Kekerasan yang Menyamar Sebagai Solidaritas
Kini, praktik serupa masih bisa kita jumpai di kampus-kampus. Mahasiswa baru disuruh membawa sepatu di leher, duduk di lumpur mendengarkan materi, hingga mengalami prank murahan yang berujung tangis. Ada yang sepatu sebelahnya disembunyikan, ada yang diminta berguling-guling di tanah, hingga melewati pos-pos gelap dengan teriakan dan bentakan.
Dalih yang selalu diulang adalah “solidaritas” dan “mentalitas.” Padahal, itu hanya pembenaran semu dari senioritas yang kian usang.

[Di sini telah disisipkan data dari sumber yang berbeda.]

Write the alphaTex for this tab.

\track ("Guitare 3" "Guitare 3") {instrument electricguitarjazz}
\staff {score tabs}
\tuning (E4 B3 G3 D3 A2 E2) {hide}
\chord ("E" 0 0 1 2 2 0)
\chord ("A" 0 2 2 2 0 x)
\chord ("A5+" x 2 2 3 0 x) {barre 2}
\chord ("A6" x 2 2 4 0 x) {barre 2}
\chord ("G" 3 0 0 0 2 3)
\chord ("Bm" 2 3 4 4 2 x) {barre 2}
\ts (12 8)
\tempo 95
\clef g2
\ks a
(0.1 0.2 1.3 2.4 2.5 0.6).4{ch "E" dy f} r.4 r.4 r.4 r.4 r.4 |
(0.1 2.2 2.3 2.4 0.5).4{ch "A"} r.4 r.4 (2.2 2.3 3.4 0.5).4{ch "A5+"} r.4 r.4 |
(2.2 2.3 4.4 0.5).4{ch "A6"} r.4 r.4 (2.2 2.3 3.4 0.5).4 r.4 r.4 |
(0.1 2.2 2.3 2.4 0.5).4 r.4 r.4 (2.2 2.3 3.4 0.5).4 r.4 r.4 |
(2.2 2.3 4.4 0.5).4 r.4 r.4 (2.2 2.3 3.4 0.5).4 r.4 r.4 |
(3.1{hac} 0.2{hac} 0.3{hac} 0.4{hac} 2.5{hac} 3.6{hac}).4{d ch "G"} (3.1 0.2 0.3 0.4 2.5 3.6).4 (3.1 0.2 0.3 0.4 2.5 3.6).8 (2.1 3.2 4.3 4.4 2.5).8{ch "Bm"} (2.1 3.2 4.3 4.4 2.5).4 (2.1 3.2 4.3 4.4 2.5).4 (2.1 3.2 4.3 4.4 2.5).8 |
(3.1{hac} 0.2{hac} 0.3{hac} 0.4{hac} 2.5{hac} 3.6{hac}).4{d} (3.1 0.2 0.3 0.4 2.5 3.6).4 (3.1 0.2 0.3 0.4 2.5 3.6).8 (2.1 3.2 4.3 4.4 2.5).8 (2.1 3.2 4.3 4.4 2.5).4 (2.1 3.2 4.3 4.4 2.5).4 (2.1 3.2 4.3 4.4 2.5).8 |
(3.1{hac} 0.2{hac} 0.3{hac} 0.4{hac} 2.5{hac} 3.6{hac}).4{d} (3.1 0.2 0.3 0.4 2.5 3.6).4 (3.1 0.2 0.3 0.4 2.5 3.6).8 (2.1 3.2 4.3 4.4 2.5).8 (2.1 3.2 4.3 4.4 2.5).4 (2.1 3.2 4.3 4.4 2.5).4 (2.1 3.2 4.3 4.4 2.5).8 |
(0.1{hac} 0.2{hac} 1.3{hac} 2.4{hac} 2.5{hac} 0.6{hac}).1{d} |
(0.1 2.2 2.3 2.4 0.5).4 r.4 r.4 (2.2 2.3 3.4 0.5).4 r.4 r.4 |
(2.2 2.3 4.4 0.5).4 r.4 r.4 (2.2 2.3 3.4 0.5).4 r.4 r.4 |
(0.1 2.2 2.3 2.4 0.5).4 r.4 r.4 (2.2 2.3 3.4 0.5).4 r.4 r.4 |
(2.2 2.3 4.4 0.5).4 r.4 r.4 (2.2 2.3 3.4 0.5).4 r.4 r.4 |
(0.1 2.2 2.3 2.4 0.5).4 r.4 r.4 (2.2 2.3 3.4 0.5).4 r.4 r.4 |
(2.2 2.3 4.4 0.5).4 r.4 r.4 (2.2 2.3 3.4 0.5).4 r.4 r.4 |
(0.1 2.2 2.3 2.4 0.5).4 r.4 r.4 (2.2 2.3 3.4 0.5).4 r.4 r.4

Solidaritas sejati tidak lahir dari teriakan, bukan pula dari rasa takut, melainkan dari proses yang membebaskan dan mendukung kreativitas.
Praktik perpeloncoan hanya melestarikan rantai kekerasan: mereka yang pernah menjadi korban cenderung ingin membalas di tahun berikutnya. Maka lahirlah siklus dendam, bukan regenerasi sehat. Organisasi mahasiswa pun kehilangan fungsi edukatifnya, dan kampus gagal menghadirkan iklim akademik yang humanis.
Revolusi Sistem Kaderisasi
Tahun 2025 seharusnya menjadi momentum untuk mengakhiri cara-cara primitif itu. Universitas, pimpinan organisasi mahasiswa, hingga seluruh civitas akademika wajib berbenah. Kaderisasi perlu direvolusi menjadi sistem yang humanis, visioner, serta relevan dengan tantangan zaman.
Senior seharusnya tampil sebagai teladan melalui prestasi, gagasan, dan sikap proaktif—bukan intimidasi. Mahasiswa baru mesti diberi ruang aman untuk belajar kepemimpinan, manajemen diri, serta kepekaan sosial. Dengan pola demikian, organisasi mahasiswa dapat melahirkan insan akademis yang kritis, berdaya, dan peduli pada misi kebangsaan maupun keumatan.
Perpeloncoan hanyalah warisan kolonial yang tidak lagi pantas dipertahankan. Yang dibutuhkan mahasiswa baru bukan bentakan, melainkan bimbingan. Bukan penghinaan, melainkan inspirasi. Kampus harus menjadi taman ilmu, bukan arena trauma.